Techmeme founder Gabe Rivera has announced that the technology-news aggregator will begin rewriting headlines on the links it posts — a small change, but one that also illustrates how much the balance of power in media is shifting.

Techmeme, the technology-news aggregator run by Gabe Rivera, doesn’t announce changes to its editorial process that often, but when it does they are usually interesting — like the time the site launched “native advertising,” long before it became a topic of conversation in the media-sphere, or when Rivera announced that human editors are as important as algorithms (which, for those who don’t know him, is quite an admission). Now, the site has said it is going to start rewriting headlines for the posts that it aggregates.
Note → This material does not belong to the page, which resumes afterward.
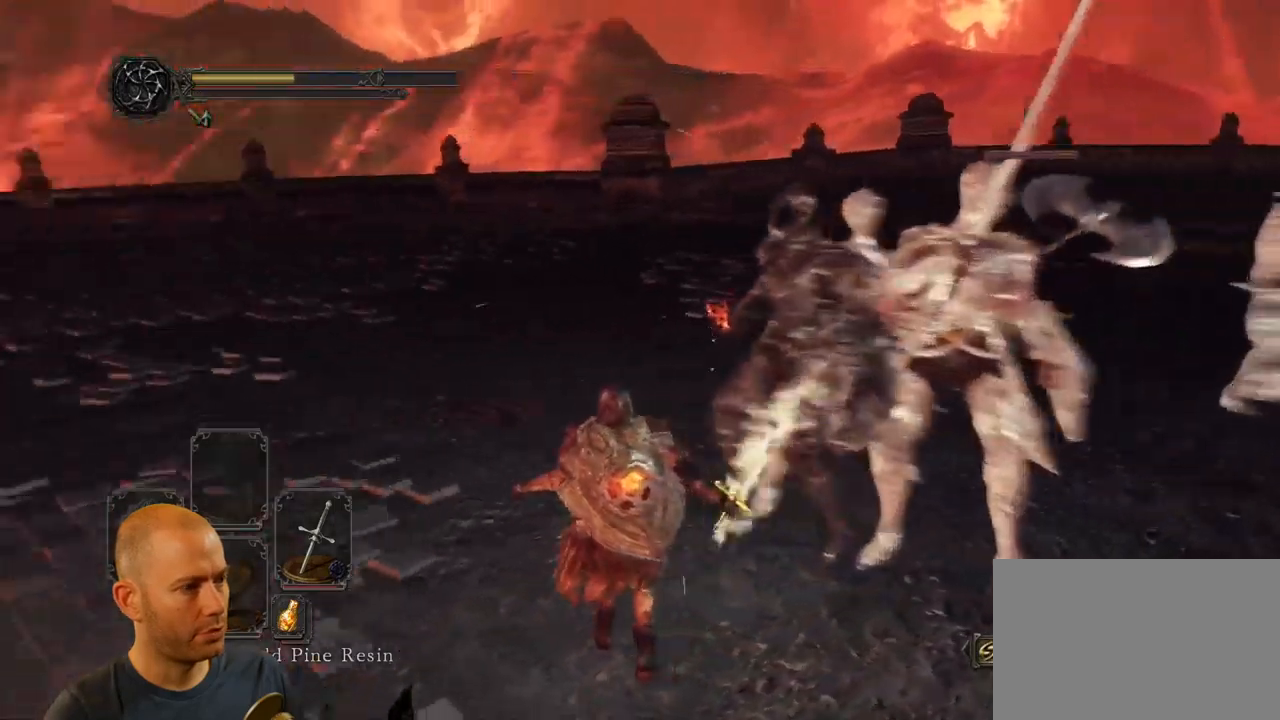
{"buttons": ["L1"], "left_stick": "left", "right_stick": "center", "events": [[200, "right_stick", "center"], [316, "L1", "down"]]}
As with most of his other announcements, this one is interesting in part because of what Rivera says, but also because of what he doesn’t say. What he does say is that many of the headlines that publishers put on their content don’t suit the site’s purpose, which is to communicate as much useful information as possible, as quickly and efficiently as possible — and so he and his team of editors are going to rewrite them in order to fix that problem.

Techmeme is getting an editorial voice

But if you continue beyond just the critique of modern headline writing — which is well worth a read, because it has a lot of truth to it — you get to one of the more interesting parts of the change, which is that Techmeme isn’t going to just rewrite headlines to make them clearer or more explanatory, but is also going to inject some editorializing as well. As Rivera puts it:

“While most of the headlines we write will elevate details present in the story, we may on occasion even use a headline we write to challenge, correct, refute, or even undermine what we’re linking to, if we feel that gets our readers closer to the truth as we see it.”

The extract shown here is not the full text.